Pin	Name	Description
1	VCC	Power supply input (3.3V - 5.5V)
2	GND	Ground connection
3	Signal	Analog output signal proportional to conductivity

Usage Instructions

How to Use the Sensor in a Circuit

Connect the Sensor to a Microcontroller:
- Connect the VCC pin to the 5V (or 3.3V) power supply of your microcontroller.
- Connect the GND pin to the ground (GND) of your microcontroller.
- Connect the Signal pin to an analog input pin on your microcontroller (e.g., A0 on an Arduino UNO).
Calibrate the Sensor:
- Use a standard solution with a known conductivity value to calibrate the sensor.
- Adjust the calibration potentiometer on the control board to match the expected output.
Place the Probe in the Liquid:
- Submerge the probe in the liquid to be measured. Ensure the probe is fully immersed and free of air bubbles.
Read the Analog Output:
- Use the microcontroller to read the analog signal and convert it to a conductivity value using the provided formula or library.

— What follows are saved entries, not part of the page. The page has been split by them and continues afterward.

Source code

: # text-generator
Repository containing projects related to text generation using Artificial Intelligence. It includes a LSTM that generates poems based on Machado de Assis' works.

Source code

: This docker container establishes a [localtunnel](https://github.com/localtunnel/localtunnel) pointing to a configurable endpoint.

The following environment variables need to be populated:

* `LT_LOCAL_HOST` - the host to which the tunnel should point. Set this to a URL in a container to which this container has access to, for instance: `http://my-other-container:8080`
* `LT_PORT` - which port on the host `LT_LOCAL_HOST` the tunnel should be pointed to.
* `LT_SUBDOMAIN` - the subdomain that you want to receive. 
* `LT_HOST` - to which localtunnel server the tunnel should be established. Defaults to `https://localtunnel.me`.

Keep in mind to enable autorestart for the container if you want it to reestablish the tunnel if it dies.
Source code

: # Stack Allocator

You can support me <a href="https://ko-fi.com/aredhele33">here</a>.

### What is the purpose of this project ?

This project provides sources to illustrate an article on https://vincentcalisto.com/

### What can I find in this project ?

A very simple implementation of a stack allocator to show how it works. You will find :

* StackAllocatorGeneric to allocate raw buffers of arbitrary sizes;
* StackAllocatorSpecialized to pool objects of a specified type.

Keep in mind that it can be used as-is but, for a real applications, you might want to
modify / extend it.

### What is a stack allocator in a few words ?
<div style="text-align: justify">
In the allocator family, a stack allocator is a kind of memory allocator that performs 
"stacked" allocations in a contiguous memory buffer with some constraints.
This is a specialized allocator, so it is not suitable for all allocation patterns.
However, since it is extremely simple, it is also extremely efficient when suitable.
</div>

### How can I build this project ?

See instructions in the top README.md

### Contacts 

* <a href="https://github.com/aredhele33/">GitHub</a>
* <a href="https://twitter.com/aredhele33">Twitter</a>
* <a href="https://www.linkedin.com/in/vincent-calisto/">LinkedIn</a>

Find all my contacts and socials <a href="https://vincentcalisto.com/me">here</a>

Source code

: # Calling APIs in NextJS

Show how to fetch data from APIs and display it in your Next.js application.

Important Considerations and Best Practices

Temperature Compensation: The sensor includes temperature compensation for accurate readings. Ensure the liquid temperature is within the supported range (10°C - 40°C).
Probe Maintenance: Clean the probe regularly to prevent fouling, especially when used in dirty or high-salinity environments.
Avoid Damage: Do not expose the probe to strong acids, bases, or organic solvents, as this may damage the platinum black coating.
Calibration Frequency: Recalibrate the sensor periodically to maintain accuracy, especially if used in varying conditions.

Example Code for Arduino UNO

Below is an example of how to use the sensor with an Arduino UNO:

// DFRobot Gravity Analog High Electrical Conductivity Sensor Example
// Connect the sensor's Signal pin to A0 on the Arduino UNO

const int sensorPin = A0;  // Analog pin connected to the sensor's Signal pin
float voltage;             // Variable to store the sensor's output voltage
float conductivity;        // Variable to store the calculated conductivity

void setup() {
  Serial.begin(9600);  // Initialize serial communication
  pinMode(sensorPin, INPUT);  // Set the sensor pin as input
}

void loop() {
  // Read the analog value from the sensor
  int sensorValue = analogRead(sensorPin);

  // Convert the analog value to voltage (assuming 5V reference)
  voltage = sensorValue * (5.0 / 1023.0);

  // Convert the voltage to conductivity (mS/cm)
  // Formula: Conductivity = (Voltage / 3.4) * 100 (for K=10 probe)
  conductivity = (voltage / 3.4) * 100;

  // Print the conductivity value to the Serial Monitor
  Serial.print("Conductivity: ");
  Serial.print(conductivity);
  Serial.println(" mS/cm");

  delay(1000);  // Wait for 1 second before the next reading
}

Troubleshooting and FAQs

Common Issues and Solutions

No Output or Incorrect Readings:
- Cause: Loose or incorrect connections.
- Solution: Verify all connections are secure and match the pin configuration.
Unstable or Fluctuating Readings:
- Cause: Air bubbles on the probe or electrical noise.
- Solution: Ensure the probe is fully submerged and free of air bubbles. Use shielded cables or place the sensor away from noise sources.
Inaccurate Measurements:
- Cause: Calibration drift or dirty probe.
- Solution: Recalibrate the sensor using a standard solution. Clean the probe with distilled water and a soft brush.
Sensor Not Responding:
- Cause: Damaged probe or control board.
- Solution: Inspect the probe and control board for physical damage. Replace if necessary.

FAQs

Q: Can this sensor measure the conductivity of pure water?
A: No, pure water has very low conductivity, which is outside the sensor's measurement range. It is better suited for solutions with higher conductivity, such as seawater or industrial liquids.

Q: How often should I calibrate the sensor?
A: Calibration frequency depends on usage. For critical applications, calibrate before each use. For general use, calibrate monthly or as needed.

Q: Can I use this sensor with a 3.3V microcontroller?
A: Yes, the sensor supports an operating voltage range of 3.3V to 5.5V, making it compatible with 3.3V systems.

Q: What is the lifespan of the probe?
A: The probe's lifespan depends on usage and maintenance. With proper care, it can last several years. Regular cleaning and avoiding exposure to harsh chemicals will extend its life.